A seminal problem that my program will address is how does the three-dimensional architecture of the respirasome dictate optimal cellular ROS production. The answer to this question lies in the cross-talk between the individual respiratory complexes that constitute the respirasome assembly, namely CI, CIII and CIV, with CV. To develop this hypothesis, we will leverage my leading edge expertise in petascale computations for constructing the first comprehensive all-atom model of the entire mitochondrial vesicle, and quantifying therein the dynamical feedback between the individual complexes. The novelty of this approach is that individual respiratory complexes have been often investigated, but rarely have the complexes been studied on a system-scale encompassing all the OXPHOS steps.

Building upon our current NIH funded research that involves the first atomic model of an entire cell organelle (See Bioenergetic Membrane section https://web.asu.edu/abhi/bioenergetic-membranes), namely that of a photosynthetic chromatophore, we will construct the mitochondrial vesicle for a range of CI-CV stoichiometries, each denoting a discrete life-form, e.g., III2IV1-2-V2 (yeast), I-III-IV (bacteria) and I1III1-2IV1-4-V2 (plants-mammals). These detailed mitochondrial models will be constructed using MDFF through integration of low-resolution data from multiple experimental sources: X-ray crystallography, electron microscopy, electron tomography (ET) and mass spectrometry. MDFF will invoke a host of maximum-likelihood methodologies to resolve the aforementioned data-types; since no explicit formula is available for combining all the experimental data into a comprehensive structural model for the vesicle, this data-integration step will be achieved with novel machine-learning algorithms.
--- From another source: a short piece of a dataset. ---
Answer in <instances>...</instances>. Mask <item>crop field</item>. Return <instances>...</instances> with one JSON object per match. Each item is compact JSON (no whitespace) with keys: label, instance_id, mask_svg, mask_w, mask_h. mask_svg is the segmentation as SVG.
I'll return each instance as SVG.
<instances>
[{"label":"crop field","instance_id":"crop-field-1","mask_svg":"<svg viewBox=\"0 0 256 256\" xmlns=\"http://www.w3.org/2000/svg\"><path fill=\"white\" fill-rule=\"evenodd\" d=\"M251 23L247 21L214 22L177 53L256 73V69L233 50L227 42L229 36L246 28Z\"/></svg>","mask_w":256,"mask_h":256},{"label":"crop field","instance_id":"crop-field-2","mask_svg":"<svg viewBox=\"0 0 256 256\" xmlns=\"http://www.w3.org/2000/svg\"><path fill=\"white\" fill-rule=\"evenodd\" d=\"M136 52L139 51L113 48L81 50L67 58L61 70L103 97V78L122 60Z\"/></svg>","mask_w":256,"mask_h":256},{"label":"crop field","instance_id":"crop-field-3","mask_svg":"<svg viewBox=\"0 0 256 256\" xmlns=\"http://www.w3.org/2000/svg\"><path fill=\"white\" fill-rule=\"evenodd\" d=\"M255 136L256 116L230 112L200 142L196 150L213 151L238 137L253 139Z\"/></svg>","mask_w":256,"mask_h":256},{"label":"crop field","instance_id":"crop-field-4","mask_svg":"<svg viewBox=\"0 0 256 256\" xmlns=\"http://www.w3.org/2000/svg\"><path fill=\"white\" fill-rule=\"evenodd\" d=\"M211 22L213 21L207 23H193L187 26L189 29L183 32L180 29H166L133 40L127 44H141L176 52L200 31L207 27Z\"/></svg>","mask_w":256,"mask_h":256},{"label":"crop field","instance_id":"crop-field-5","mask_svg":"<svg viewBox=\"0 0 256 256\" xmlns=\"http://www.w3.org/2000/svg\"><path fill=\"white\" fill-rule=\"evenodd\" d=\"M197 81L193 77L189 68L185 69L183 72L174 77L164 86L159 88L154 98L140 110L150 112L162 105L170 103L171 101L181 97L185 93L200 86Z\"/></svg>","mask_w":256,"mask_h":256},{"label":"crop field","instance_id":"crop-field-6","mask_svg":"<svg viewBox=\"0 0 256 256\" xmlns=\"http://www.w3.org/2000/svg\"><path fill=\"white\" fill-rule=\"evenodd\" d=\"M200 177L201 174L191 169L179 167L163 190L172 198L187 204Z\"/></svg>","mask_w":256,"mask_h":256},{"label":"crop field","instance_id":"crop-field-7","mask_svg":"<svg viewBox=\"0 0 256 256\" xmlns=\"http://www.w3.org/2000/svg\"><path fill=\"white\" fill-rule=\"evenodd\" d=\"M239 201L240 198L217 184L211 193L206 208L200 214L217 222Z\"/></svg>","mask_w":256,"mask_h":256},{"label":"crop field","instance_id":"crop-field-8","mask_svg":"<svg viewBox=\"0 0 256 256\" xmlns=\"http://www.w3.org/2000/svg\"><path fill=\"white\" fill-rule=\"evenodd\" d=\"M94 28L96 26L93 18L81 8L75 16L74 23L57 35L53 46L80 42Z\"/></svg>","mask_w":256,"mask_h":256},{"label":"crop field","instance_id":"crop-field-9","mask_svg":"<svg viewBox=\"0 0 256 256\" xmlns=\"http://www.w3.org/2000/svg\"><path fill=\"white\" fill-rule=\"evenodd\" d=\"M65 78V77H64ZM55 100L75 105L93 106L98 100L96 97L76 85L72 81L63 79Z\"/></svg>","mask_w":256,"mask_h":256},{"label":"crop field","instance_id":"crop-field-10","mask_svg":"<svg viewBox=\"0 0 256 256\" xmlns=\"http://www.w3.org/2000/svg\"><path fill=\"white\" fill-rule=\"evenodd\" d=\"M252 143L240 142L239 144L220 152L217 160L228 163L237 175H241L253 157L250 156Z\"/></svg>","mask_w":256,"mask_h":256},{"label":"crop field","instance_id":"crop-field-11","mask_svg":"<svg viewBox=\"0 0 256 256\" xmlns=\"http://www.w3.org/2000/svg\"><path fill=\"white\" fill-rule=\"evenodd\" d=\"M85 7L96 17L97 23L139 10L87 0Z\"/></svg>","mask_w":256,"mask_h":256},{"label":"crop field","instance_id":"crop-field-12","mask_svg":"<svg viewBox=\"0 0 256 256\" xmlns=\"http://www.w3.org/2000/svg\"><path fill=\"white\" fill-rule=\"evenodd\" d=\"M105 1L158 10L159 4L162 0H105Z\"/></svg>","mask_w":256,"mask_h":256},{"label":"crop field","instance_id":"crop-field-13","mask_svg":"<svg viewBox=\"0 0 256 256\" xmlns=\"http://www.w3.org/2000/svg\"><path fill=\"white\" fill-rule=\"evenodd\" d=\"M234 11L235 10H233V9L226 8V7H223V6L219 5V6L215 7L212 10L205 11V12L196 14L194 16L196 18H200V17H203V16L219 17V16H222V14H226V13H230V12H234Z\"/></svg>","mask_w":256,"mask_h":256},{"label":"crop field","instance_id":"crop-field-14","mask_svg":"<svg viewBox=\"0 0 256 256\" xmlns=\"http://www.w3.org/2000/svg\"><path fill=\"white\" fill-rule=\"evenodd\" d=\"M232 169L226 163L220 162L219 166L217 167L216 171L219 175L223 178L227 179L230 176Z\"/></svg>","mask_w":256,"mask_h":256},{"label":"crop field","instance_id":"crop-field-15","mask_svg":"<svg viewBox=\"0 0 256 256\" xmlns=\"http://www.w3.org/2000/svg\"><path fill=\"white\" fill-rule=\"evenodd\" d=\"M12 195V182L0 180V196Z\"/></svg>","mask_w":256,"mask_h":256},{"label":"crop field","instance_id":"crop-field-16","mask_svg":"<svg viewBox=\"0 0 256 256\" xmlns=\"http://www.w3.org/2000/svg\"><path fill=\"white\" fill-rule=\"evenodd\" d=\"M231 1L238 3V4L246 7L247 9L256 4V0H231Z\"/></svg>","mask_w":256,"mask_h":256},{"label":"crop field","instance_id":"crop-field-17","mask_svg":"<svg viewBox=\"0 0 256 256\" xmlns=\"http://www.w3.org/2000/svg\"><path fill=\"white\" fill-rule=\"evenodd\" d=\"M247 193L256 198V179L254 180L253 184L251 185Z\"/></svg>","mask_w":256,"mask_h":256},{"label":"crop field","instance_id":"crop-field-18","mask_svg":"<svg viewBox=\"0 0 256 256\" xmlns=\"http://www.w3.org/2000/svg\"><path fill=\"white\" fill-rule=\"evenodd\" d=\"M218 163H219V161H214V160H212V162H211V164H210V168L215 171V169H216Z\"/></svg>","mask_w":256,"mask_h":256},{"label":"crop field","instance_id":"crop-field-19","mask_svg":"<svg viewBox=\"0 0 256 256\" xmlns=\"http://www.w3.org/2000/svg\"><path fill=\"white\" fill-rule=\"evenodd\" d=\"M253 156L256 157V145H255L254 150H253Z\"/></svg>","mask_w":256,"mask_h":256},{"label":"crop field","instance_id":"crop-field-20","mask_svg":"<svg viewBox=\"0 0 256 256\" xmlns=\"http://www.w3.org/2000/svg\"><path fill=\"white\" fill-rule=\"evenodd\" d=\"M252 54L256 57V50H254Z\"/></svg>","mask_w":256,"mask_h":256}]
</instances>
Next, employing a combination of atomic (constant-pH, QM/MM-MD), and coarse-grained (Brownian Dynamics (BD)) simulations, we will investigate redox-coupled conformational and diffusive dynamics within the mitochondrial vesicles of varying stoichiometry to discover the molecular origins of ROS formation across various realms of evolution. Showcasing the prowess of biophysical computations in biomedical research, my study will deliver the first atom-resolved picture of ageing in higher life forms through ROS-induced ATP inhibition. I am eager to exploit this molecular knowledge for studying the effects of antioxidants in cellular ageing.